#### PAGE EXTRACT ####

It’s estimated that over 9.9 million military personnel were killed in World War 1.
It’s estimated that over 7.7 million civilians were killed in World War 1.
Trench warfare lasted for many years on the Western Front during World War 1.
Trench warfare was miserable for both alliances. Dead bodies, large rats, lice infestations and overflowing latrines were an everyday part of life in the trenches. Alongside the constant threat from the enemy.
No man’s land was a term used to reference the area between both sides’ trenches. This area could be as wide as 600 feet or as short as 30 feet.
New military technology for use on the sea, in the air and on land were used in World War 1. It’s estimated that 75% of all the military deaths during WW1 were from artillery fire.
During the 1st month of World War 1, the Battle of Tannenberg was fought between August 26th and August 30th, 1914. The German Empire almost destroyed the entire Russian Second Army.

#### DATA BLOCK ####

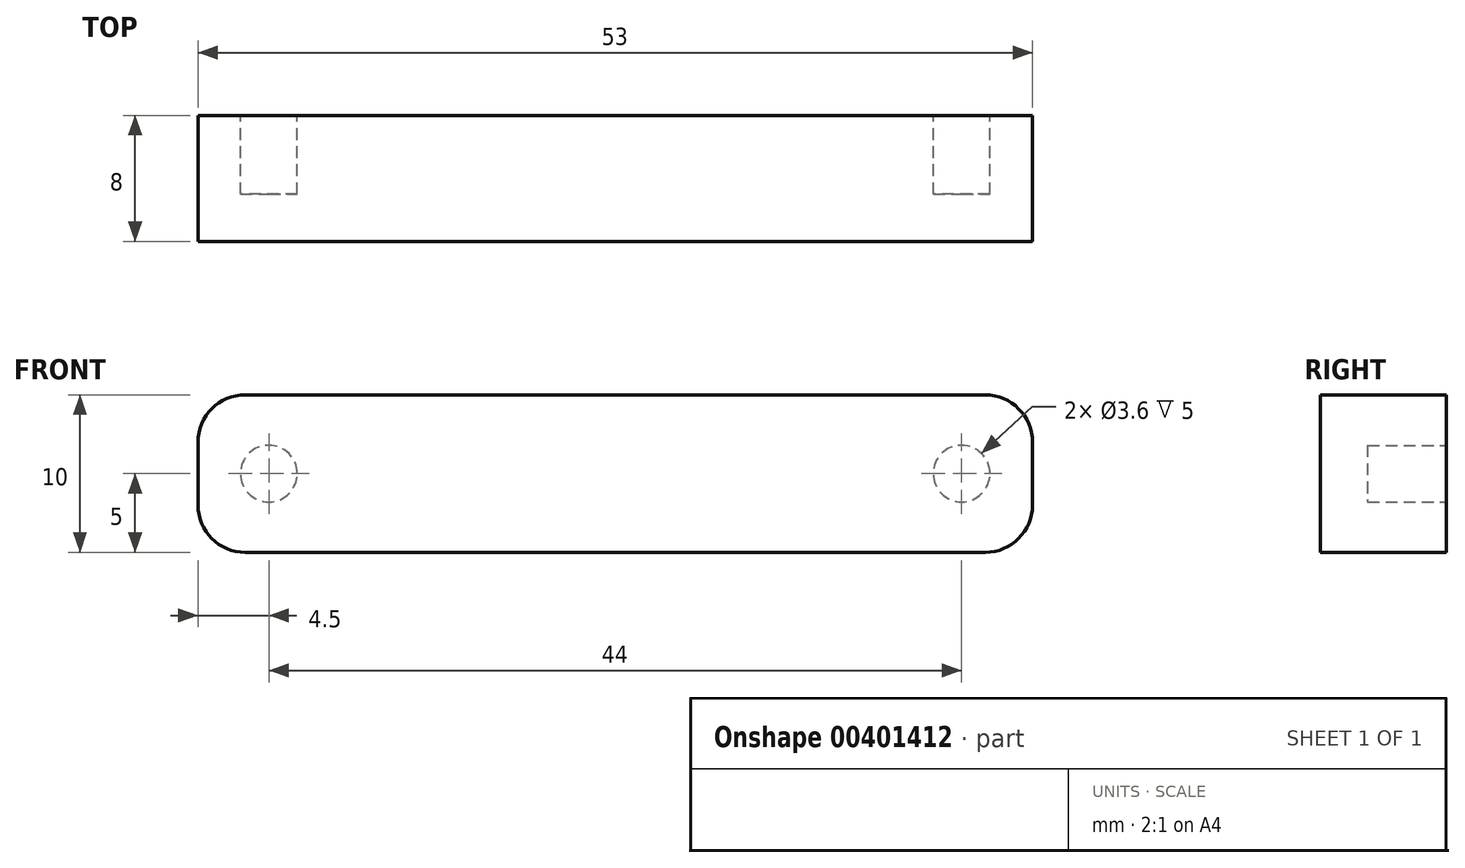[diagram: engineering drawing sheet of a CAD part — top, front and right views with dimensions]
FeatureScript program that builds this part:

####

== REQUIRED TASKS ==
A: Reproduce the stretch of the World War 1 facts from "New military technology" through "from artillery fire.", word for word.
B: Name every item the World War 1 facts describe as an everyday part of life in the trenches.

== THE RESULTS ==
A:
New military technology for use on the sea, in the air and on land were used in World War 1. It’s estimated that 75% of all the military deaths during WW1 were from artillery fire.

B:
- Dead bodies
- Large rats
- Lice infestations
- Overflowing latrines